Il Superbo sciolse il senato, ne vietò ogni riunione e uccise tutti coloro che gli mostrarono
opposizione. Impose poi nuove tassazioni, arricchendo il suo patrimonio personale e distruggendo
tutto l'impianto di riforme del suo predecessore, governando senza alcuna regola e a suo esclusivo
tornaconto.
L'episodio leggendario che provocò la caduta della monarchia e la scacciata degli etruschi da Roma
vede come protagonista Sesto, un figlio di Tarquinio. Assieme ai fratelli Tito e Arunte e ad altri
compagni di baldoria, ormai ubriachi, proposero di vedere cosa mai stessero combinando in quel
momento le proprie mogli.
Giunti a casa, le trovarono con gran sorpresa tutte più o meno affaccendate in baccanali, tranne
una, Lucrezia, la moglie di Lucio Tarquinio Collatino, seduta al telaio. La cosa non finì qui.

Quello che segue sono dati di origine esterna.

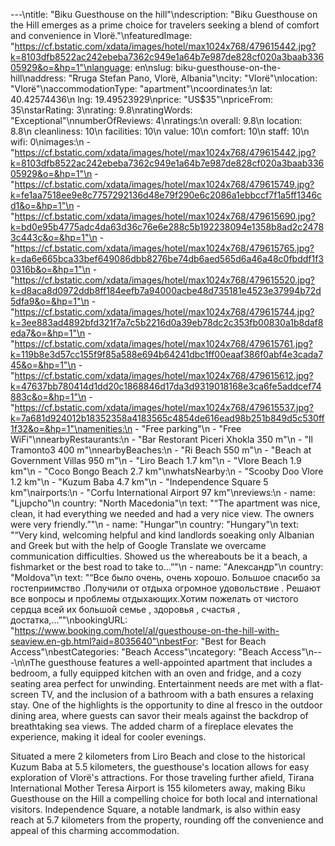 ---\ntitle: "Biku Guesthouse on the hill"\ndescription: "Biku Guesthouse on the Hill emerges as a prime choice for travelers seeking a blend of comfort and convenience in Vlorë."\nfeaturedImage: "https://cf.bstatic.com/xdata/images/hotel/max1024x768/479615442.jpg?k=8103dfb8522ac242ebeba7362c949e1a64b7e987de828cf020a3baab33605929&o=&hp=1"\nlanguage: en\nslug: biku-guesthouse-on-the-hill\naddress: "Rruga Stefan Pano, Vlorë, Albania"\ncity: "Vlorë"\nlocation: "Vlorë"\naccommodationType: "apartment"\ncoordinates:\n  lat: 40.42574436\n  lng: 19.49523929\nprice: "US$35"\npriceFrom: 35\nstarRating: 3\nrating: 9.8\nratingWords: "Exceptional"\nnumberOfReviews: 4\nratings:\n  overall: 9.8\n  location: 8.8\n  cleanliness: 10\n  facilities: 10\n  value: 10\n  comfort: 10\n  staff: 10\n  wifi: 0\nimages:\n  - "https://cf.bstatic.com/xdata/images/hotel/max1024x768/479615442.jpg?k=8103dfb8522ac242ebeba7362c949e1a64b7e987de828cf020a3baab33605929&o=&hp=1"\n  - "https://cf.bstatic.com/xdata/images/hotel/max1024x768/479615749.jpg?k=fe1aa7518ee9e8c7757292136d48e79f290e6c2086a1ebbccf7f1a5ff1346cd1&o=&hp=1"\n  - "https://cf.bstatic.com/xdata/images/hotel/max1024x768/479615690.jpg?k=bd0e95b4775adc4da63d36c76e6e288c5b192238094e1358b8ad2c24783c443c&o=&hp=1"\n  - "https://cf.bstatic.com/xdata/images/hotel/max1024x768/479615765.jpg?k=da6e665bca33bef649086dbb8276be74db6aed565d6a46a48c0fbddf1f30316b&o=&hp=1"\n  - "https://cf.bstatic.com/xdata/images/hotel/max1024x768/479615520.jpg?k=d8aca8d0972ddb8ff184eefb7a94000acbe48d735181e4523e37994b72d5dfa9&o=&hp=1"\n  - "https://cf.bstatic.com/xdata/images/hotel/max1024x768/479615744.jpg?k=3ee883ad4892bfd321f7a7c5b2216d0a39eb78dc2c353fb00830a1b8daf8eda7&o=&hp=1"\n  - "https://cf.bstatic.com/xdata/images/hotel/max1024x768/479615761.jpg?k=119b8e3d57cc155f9f85a588e694b64241dbc1ff00eaaf386f0abf4e3cada745&o=&hp=1"\n  - "https://cf.bstatic.com/xdata/images/hotel/max1024x768/479615612.jpg?k=47637bb780414d1dd20c1868846d17da3d9319018168e3ca6fe5addcef74883c&o=&hp=1"\n  - "https://cf.bstatic.com/xdata/images/hotel/max1024x768/479615537.jpg?k=7a681d924012b18352358a4183565c4854de616ead98b251b849d5c530ff1f32&o=&hp=1"\namenities:\n  - "Free parking"\n  - "Free WiFi"\nnearbyRestaurants:\n  - "Bar Restorant Piceri Xhokla 350 m"\n  - "Il Tramonto3 400 m"\nnearbyBeaches:\n  - "Ri Beach 550 m"\n  - "Beach at Government Villas 950 m"\n  - "Liro Beach 1.7 km"\n  - "Vlore Beach 1.9 km"\n  - "Coco Bongo Beach 2.7 km"\nwhatsNearby:\n  - "Scooby Doo Vlore 1.2 km"\n  - "Kuzum Baba 4.7 km"\n  - "Independence Square 5 km"\nairports:\n  - "Corfu International Airport 97 km"\nreviews:\n  - name: "Ljupcho"\n    country: "North Macedonia"\n    text: "“The apartment was nice, clean, it had everything we needed and had a very nice view. The owners were very friendly.”"\n  - name: "Hungar"\n    country: "Hungary"\n    text: "“Very kind, welcoming helpful and kind landlords soeaking only Albanian and Greek but with the help of Google Translate we overcame communication difficulties. Showed us the whereabouts be it a beach, a fishmarket or the best road to take to...”"\n  - name: "Александр"\n    country: "Moldova"\n    text: "“Все было очень, очень хорошо. Большое спасибо за гостеприимство .Получили от отдыха огромное удовольствие . Решают все вопросы и проблемы отдыхающих.Хотим пожелать от чистого сердца всей их большой семье , здоровья , счастья , достатка,...”"\nbookingURL: "https://www.booking.com/hotel/al/guesthouse-on-the-hill-with-seaview.en-gb.html?aid=8035640"\nbestFor: "Best for Beach Access"\nbestCategories: "Beach Access"\ncategory: "Beach Access"\n---\n\nThe guesthouse features a well-appointed apartment that includes a bedroom, a fully equipped kitchen with an oven and fridge, and a cozy seating area perfect for unwinding. Entertainment needs are met with a flat-screen TV, and the inclusion of a bathroom with a bath ensures a relaxing stay. One of the highlights is the opportunity to dine al fresco in the outdoor dining area, where guests can savor their meals against the backdrop of breathtaking sea views. The added charm of a fireplace elevates the experience, making it ideal for cooler evenings.

Situated a mere 2 kilometers from Liro Beach and close to the historical Kuzum Baba at 5.5 kilometers, the guesthouse's location allows for easy exploration of Vlorë's attractions. For those traveling further afield, Tirana International Mother Teresa Airport is 155 kilometers away, making Biku Guesthouse on the Hill a compelling choice for both local and international visitors. Independence Square, a notable landmark, is also within easy reach at 5.7 kilometers from the property, rounding off the convenience and appeal of this charming accommodation.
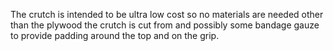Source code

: The crutch is intended to be ultra low cost so no materials are needed other than the plywood the crutch is cut from and possibly some bandage gauze to provide padding around the top and on the grip.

Ospite di Tarquinio Collatino, Sesto abusò sessualmente di sua moglie Lucrezia. L'indomani
Lucrezia si precipitò dal padre e dal marito, e spiegando loro cosa era successo, trasse da sotto le
vesti un pugnale e si uccise.
Da questo suicido scaturì una furente sollevazione popolare guidata dal padre di Lucrezia, Spurio
Lucrezio, dal marito e dal figlio di una sorella di Tarquinio il Superbo, Lucio Giunio Bruto, fino allora
defilato ma destinato a grandi cose. Egli portò il cadavere di Lucrezia al foro e giurò di vendicarne
la morte con l'aiuto dei romani e dell'esercito che ancora assediava Ardea. Era il 510 a.C. quando
Roma scacciò la dinastia dei Tarquini, ormai completamente screditata e divisa al suo stesso
interno, liberandosi della dominazione etrusca e dandosi una nuova forma di governo. Tarquinio il
Superbo fu costretto all'esilio e si rifugiò nella città etrusca di Cere, mentre il figlio Sesto fu ucciso
a Gabi. Così nasceva, secondo la leggenda, la Repubblica dei consoli.